Schien es zu Beginn des Jahrzehnts, als sei ein „grüner Kapitalismus“ in der EU nicht mehr aufzuhalten, hat sich das Blatt gewendet. Vieles deutet auf einen politischen Backlash hin, der Wettbewerbsfähigkeit zulasten von ökologischer und sozialer Nachhaltigkeit fördern soll. Wir erleben die Wiederkehr eines autoritären Liberalismus in neuem Gewand, der die nationale Wirtschaft von bürokratischen Fesseln befreien und den Klimaschutz in erster Linie dem freien Spiel der Marktkräfte und dem technischen Fortschritt überlassen will. Wie ist das „große Rollback“ zu erklären und was bedeutet es für Gewerkschaften und betriebliche Interessenvertretungen?
Nehmen wir als Beispiel die Auto- und Zulieferindustrie. Der Einbruch bei Absatz und Gewinnen hängt bei VW wie auch bei anderen in Deutschland ansässigen Endherstellern mit einem Geschäftsmodell zusammen, das unter veränderten Weltmarktbedingungen nicht mehr trägt. Ihre hohen Gewinne haben die deutschen Endhersteller in der Vergangenheit hauptsächlich mit financial services und im Hochpreissegment teurer, luxuriöser Fahrzeuge mit hohem Sprit- oder Energieverbrauch gemacht. Das war verhältnismäßig einfach, weil gut betuchte Käufer:innen lange Zeit bereit waren, jeden Preis für einen Neuwagen zu zahlen. Mittlerweile hat sich dies geändert, da „Made in Germany“ selbst im Luxussegment und vor allem bei E-Pkw nicht mehr ohne Konkurrenz ist. Die VW-Krise resultiert wesentlich aus sinkendem Absatz der Premiummarken Porsche und Audi sowie rückläufigen Gewinnen bei den Finanzdienstleistungen. Es rächt sich, dass der VW-Konzern noch immer nicht in der Lage ist, einen konkurrenzfähigen E-Pkw für weniger als 20.000 Euro anzubieten. Wegen des späten Einschwenkens auf Elektromobilität und der Schwierigkeiten bei der Digitalisierung des Produkts haben deutsche Autofirmen ihre ehemals führende Rolle in der Technologieentwicklung eingebüßt. Dennoch heißt es seitens der Konzernspitzen, die Krise der Branche und speziell bei VW resultiere aus einem Kostenproblem, verursacht von einem Sicherheitsnetz, das Gewerkschaften, Betriebsräte und Staat über die Belegschaften gespannt hätten. Dieses Sicherheitsnetz verhindere dringend nötige Marktanpassungen und sei der Hauptgrund für die nachlassende Wettbewerbsfähigkeit des VW-Konzerns und letztlich der gesamten Branche.

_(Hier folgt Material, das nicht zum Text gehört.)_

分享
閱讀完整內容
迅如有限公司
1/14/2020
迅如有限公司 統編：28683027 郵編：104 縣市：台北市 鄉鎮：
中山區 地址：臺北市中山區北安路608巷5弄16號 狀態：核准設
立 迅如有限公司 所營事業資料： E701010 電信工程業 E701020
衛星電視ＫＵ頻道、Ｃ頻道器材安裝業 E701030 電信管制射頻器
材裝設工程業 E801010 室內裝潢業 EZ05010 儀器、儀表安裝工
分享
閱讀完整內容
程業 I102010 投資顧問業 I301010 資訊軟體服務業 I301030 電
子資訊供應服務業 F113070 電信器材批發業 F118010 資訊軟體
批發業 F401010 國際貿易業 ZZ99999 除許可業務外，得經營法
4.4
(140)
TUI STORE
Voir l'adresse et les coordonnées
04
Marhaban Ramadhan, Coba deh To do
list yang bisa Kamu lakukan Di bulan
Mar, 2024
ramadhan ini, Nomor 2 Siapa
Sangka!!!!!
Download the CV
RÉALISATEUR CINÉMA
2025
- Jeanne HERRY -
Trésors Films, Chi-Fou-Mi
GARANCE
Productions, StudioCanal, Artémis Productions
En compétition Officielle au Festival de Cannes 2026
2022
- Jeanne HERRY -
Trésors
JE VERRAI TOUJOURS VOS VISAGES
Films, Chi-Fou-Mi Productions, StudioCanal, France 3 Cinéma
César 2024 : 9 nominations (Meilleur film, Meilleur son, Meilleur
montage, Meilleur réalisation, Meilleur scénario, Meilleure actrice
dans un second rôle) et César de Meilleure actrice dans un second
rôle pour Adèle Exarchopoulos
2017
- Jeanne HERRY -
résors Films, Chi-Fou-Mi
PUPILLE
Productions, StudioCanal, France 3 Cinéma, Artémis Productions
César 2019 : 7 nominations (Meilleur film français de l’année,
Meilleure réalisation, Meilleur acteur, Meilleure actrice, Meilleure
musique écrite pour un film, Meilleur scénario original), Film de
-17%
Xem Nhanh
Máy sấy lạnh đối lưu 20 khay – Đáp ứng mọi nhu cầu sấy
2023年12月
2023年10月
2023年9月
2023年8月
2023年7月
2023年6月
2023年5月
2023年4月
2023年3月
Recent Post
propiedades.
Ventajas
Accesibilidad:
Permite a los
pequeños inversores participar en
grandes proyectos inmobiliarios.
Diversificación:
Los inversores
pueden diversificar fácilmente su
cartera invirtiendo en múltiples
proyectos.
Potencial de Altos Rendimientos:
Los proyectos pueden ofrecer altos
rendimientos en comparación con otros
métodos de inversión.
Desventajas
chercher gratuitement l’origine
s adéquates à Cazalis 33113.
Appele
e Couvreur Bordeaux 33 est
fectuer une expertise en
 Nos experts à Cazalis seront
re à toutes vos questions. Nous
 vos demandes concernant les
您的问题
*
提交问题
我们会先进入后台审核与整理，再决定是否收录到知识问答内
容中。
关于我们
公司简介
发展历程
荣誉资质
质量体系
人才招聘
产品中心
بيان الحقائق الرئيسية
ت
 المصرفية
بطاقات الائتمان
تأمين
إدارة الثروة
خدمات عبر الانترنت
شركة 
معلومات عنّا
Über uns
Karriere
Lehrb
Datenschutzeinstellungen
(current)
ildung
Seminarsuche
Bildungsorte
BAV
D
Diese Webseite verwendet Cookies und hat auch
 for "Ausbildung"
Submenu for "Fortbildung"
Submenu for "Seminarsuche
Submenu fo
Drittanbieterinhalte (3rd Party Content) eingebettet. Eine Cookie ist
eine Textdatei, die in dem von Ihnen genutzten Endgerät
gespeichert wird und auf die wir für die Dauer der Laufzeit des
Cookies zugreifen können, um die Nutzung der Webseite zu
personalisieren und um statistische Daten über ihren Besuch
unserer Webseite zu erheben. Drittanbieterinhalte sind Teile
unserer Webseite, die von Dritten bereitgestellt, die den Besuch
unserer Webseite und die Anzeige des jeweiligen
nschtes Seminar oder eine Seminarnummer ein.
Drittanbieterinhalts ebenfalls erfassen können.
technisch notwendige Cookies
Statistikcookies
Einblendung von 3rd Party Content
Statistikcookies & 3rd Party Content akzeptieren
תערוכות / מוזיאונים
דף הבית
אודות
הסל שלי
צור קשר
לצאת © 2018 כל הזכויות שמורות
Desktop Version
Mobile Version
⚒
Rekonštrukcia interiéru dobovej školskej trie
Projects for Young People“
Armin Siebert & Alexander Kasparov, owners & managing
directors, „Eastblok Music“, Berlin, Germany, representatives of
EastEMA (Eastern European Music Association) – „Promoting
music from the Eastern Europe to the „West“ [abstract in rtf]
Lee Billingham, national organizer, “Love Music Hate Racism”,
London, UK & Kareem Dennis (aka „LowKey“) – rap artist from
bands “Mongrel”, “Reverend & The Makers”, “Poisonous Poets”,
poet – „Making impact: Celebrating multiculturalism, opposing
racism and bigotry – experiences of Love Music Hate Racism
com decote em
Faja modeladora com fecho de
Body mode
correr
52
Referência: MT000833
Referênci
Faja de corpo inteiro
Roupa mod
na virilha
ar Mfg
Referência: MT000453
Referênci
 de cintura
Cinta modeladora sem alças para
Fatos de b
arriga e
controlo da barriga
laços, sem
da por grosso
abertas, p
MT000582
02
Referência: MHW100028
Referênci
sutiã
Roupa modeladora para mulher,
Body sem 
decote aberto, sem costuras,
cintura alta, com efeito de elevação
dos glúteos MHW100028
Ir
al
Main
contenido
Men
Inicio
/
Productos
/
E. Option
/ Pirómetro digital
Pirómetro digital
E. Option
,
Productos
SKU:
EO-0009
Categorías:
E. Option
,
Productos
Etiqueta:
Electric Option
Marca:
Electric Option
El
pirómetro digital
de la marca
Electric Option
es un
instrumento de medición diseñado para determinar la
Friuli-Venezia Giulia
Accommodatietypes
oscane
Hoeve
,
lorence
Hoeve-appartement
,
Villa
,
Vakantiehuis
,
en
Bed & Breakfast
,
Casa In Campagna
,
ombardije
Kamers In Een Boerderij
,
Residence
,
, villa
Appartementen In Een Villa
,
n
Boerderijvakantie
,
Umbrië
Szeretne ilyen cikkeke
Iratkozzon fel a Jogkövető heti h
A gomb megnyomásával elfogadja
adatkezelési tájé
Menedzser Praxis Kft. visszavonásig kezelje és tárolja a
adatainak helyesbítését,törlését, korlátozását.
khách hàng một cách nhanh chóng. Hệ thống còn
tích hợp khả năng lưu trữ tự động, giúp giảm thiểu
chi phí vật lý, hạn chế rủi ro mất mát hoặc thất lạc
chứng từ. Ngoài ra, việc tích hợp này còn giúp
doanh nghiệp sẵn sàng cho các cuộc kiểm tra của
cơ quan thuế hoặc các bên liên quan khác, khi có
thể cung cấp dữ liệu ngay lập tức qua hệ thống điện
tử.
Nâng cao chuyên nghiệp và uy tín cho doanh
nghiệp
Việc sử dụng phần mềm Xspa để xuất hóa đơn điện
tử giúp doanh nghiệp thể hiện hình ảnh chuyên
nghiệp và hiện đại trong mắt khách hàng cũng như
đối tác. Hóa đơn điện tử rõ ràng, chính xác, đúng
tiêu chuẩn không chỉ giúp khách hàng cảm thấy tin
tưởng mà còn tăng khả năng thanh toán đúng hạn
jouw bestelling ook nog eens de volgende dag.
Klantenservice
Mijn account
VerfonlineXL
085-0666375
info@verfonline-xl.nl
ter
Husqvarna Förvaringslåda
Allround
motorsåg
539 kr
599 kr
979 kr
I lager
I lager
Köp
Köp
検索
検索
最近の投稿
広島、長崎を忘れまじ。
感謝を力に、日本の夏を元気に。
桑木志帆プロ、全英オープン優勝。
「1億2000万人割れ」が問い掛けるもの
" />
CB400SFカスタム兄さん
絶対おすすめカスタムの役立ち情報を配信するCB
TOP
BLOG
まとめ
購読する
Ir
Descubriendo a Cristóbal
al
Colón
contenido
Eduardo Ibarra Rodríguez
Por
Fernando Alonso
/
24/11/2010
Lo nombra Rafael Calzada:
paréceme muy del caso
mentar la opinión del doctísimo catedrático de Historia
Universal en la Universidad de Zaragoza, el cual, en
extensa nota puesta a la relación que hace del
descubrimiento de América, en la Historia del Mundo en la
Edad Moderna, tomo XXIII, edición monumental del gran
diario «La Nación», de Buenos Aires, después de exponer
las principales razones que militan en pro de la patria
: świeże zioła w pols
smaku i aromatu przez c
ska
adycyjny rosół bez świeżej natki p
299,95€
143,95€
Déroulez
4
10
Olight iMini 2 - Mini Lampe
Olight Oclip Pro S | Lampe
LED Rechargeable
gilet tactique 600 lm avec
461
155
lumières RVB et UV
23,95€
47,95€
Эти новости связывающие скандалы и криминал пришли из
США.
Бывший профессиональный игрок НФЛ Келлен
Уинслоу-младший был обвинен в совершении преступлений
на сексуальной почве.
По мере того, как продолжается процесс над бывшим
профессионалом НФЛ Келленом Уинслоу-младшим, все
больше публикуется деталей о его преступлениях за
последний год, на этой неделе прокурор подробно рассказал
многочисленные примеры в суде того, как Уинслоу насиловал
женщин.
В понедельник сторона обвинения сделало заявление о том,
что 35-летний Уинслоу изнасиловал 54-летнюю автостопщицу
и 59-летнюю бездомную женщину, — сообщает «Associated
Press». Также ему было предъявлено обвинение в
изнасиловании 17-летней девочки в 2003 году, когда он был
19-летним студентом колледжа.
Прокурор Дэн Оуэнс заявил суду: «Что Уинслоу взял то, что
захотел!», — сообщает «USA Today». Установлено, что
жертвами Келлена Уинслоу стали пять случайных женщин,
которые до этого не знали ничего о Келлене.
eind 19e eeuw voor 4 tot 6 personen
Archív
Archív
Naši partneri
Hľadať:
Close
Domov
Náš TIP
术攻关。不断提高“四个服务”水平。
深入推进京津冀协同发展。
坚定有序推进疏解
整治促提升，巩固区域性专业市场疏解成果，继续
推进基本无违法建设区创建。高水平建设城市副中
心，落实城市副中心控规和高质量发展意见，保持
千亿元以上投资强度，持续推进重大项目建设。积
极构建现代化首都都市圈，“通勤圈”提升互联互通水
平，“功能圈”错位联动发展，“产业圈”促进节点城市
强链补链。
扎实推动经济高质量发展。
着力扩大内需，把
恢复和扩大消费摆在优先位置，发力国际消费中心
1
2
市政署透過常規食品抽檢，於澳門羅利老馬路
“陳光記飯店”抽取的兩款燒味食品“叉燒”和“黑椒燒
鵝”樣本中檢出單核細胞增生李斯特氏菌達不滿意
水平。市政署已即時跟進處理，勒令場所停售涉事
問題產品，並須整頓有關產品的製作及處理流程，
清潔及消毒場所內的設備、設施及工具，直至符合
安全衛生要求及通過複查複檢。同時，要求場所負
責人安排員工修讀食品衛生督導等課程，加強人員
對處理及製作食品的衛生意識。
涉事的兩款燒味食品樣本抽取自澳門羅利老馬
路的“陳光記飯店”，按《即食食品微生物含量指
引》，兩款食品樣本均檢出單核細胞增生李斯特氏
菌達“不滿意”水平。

Solche Zuschreibungen lenken vom Managementversagen ab und kaschieren Innovationsschwächen. Statt sich einzugestehen, dass veraltete Geschäftsmodelle und Versäumnisse bei der Technologieentwicklung eine disruptive Entwicklung ausgelöst haben, wie sie einschlägige Expertisen schon seit vielen Jahre prognostizieren, werden Gewerkschaften und Sozialstaat politisch wie medial wieder zum Sündenbock gemacht.